__TASK REQUIREMENTS__. Only one stretch of the data below is wanted: the lines starting at the one with "de demander aux" and ending at the one with "de neuf personnes, toutes", both included, given again exactly.

BEGIN RECORDS SHOWN

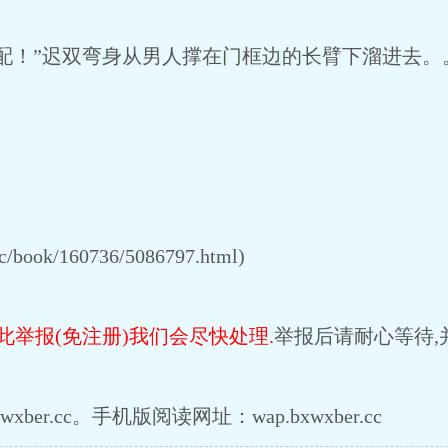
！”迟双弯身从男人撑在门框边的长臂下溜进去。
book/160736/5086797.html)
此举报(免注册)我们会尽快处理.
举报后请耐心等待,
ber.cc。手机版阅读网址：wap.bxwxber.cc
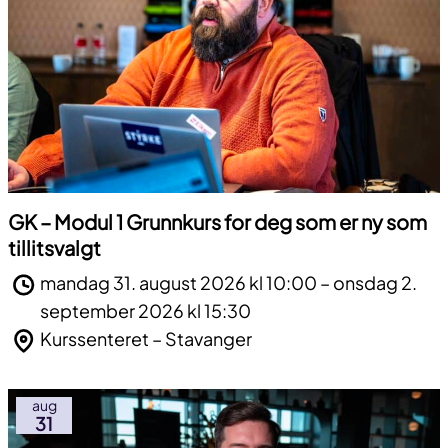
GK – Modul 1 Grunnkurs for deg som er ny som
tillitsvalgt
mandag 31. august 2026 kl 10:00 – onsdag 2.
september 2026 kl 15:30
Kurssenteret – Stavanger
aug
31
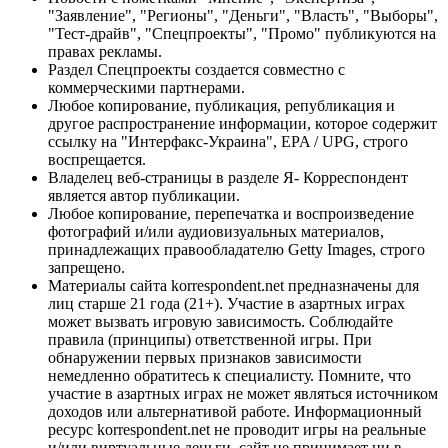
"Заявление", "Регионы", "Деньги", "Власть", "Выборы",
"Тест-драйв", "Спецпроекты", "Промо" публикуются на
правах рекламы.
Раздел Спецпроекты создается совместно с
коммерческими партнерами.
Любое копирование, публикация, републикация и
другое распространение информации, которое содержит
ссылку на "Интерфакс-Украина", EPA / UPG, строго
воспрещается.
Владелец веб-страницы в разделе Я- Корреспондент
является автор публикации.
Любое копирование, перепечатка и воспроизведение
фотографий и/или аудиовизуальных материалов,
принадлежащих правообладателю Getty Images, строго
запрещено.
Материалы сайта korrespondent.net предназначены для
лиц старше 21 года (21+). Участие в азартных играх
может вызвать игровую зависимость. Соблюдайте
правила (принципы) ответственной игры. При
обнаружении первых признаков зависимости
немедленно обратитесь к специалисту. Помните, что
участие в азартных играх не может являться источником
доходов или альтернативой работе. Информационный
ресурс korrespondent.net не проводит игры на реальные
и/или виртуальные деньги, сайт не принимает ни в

END RECORDS SHOWN
BEGIN RECORDS SHOWN

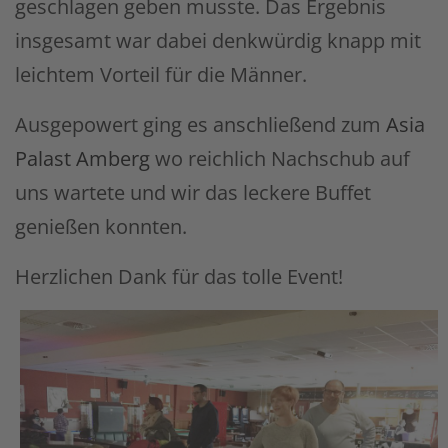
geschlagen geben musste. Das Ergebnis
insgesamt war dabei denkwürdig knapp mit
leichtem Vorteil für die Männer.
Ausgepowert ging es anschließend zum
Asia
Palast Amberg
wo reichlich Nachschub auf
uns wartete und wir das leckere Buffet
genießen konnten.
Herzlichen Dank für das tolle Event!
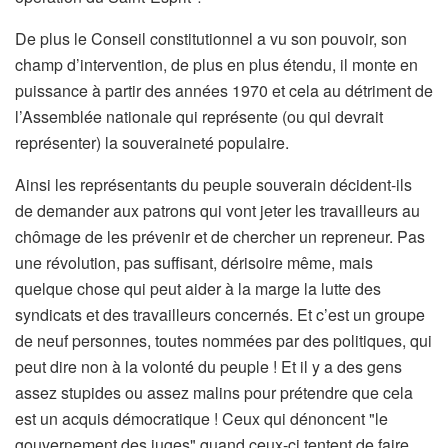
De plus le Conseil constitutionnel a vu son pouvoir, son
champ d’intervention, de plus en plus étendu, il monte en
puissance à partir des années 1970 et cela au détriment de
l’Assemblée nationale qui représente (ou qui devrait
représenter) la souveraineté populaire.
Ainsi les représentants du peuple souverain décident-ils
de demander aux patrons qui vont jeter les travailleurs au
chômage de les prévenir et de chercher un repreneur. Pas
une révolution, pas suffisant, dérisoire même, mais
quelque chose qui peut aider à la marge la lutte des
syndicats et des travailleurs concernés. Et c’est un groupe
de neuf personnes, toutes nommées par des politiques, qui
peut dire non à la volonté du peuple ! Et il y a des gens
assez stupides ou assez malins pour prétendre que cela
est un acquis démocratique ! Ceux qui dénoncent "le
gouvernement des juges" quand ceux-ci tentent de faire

END RECORDS SHOWN

__SOLUTION FOR THIS TASK__.
de demander aux patrons qui vont jeter les travailleurs au
chômage de les prévenir et de chercher un repreneur. Pas
une révolution, pas suffisant, dérisoire même, mais
quelque chose qui peut aider à la marge la lutte des
syndicats et des travailleurs concernés. Et c’est un groupe
de neuf personnes, toutes nommées par des politiques, qui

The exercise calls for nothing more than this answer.